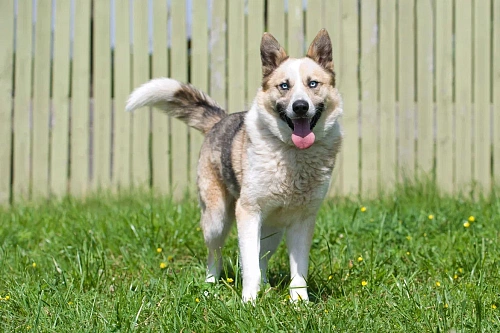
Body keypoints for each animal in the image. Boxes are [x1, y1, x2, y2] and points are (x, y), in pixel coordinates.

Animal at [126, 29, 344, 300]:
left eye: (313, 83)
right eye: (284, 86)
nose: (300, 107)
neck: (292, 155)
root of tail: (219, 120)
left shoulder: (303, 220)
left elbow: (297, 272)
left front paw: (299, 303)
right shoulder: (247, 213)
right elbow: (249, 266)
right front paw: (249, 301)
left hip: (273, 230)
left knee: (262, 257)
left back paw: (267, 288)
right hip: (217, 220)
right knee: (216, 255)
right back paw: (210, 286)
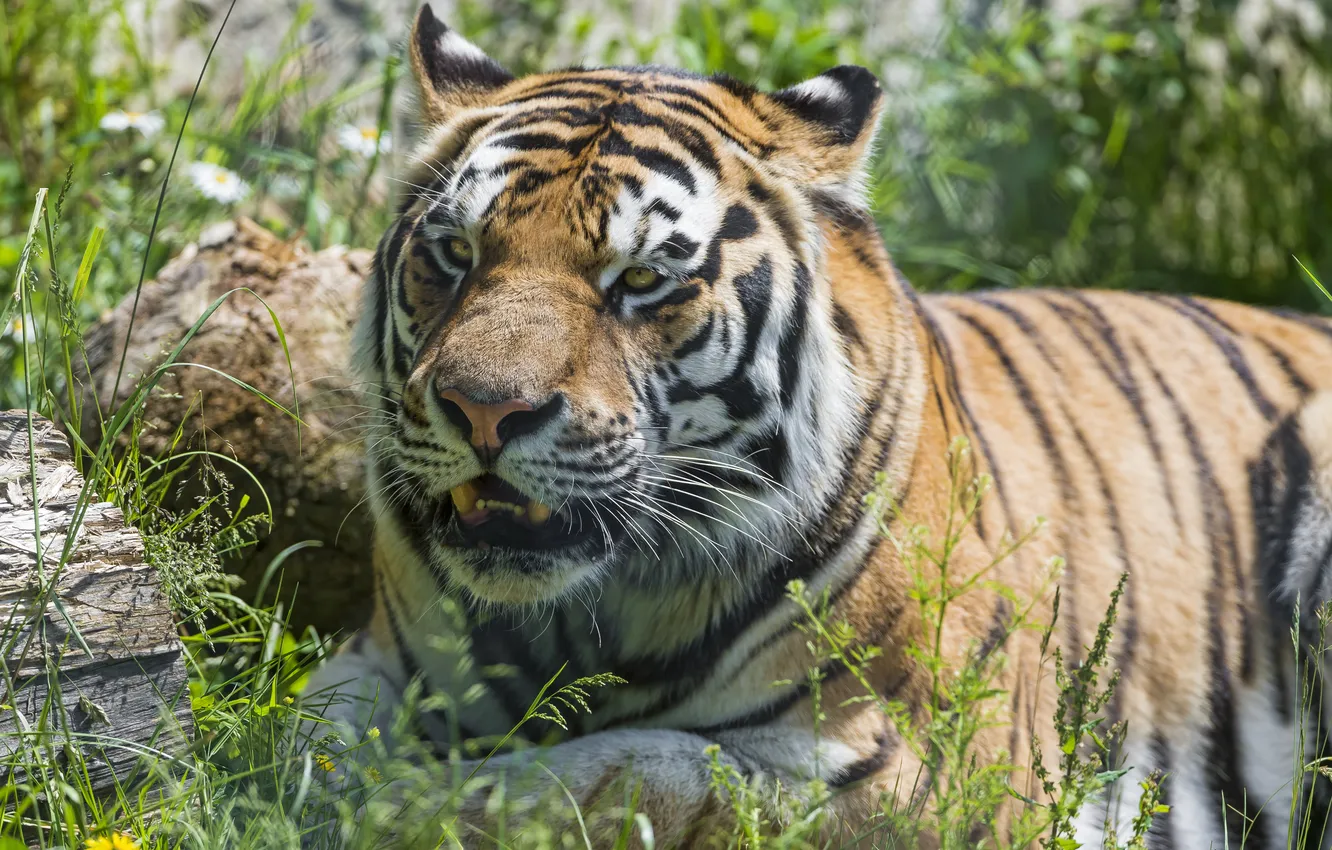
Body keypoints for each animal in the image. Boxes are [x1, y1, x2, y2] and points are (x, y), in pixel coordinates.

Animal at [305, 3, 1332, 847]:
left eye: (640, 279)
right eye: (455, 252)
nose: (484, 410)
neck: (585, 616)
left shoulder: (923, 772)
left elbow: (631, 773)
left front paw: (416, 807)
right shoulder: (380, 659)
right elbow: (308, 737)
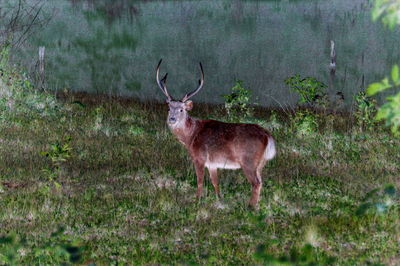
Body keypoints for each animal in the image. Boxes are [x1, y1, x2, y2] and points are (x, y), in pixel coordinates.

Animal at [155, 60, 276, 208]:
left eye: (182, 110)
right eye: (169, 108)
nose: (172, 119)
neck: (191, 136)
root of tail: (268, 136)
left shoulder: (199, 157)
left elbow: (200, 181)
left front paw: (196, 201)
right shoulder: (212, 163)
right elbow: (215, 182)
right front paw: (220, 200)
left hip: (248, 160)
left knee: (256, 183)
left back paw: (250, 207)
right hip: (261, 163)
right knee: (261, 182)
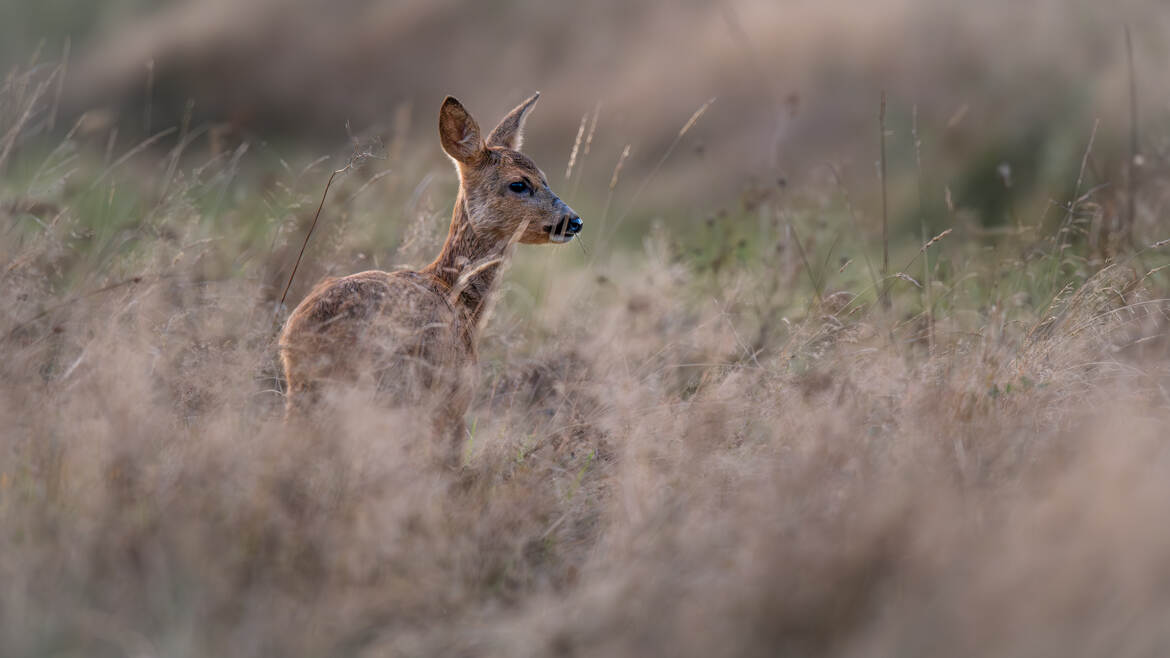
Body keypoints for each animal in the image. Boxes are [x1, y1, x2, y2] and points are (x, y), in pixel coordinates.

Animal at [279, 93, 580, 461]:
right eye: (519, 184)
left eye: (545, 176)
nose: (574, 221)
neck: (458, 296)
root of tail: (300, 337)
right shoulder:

::::

> **Brief**: Every line of the records above where the string "shoulder" is found should be copied.

> **Completed task**:
left shoulder: (303, 220)
right shoulder: (247, 213)
left shoulder: (923, 772)
right shoulder: (380, 659)
left shoulder: (199, 157)
right shoulder: (212, 163)
right shoulder:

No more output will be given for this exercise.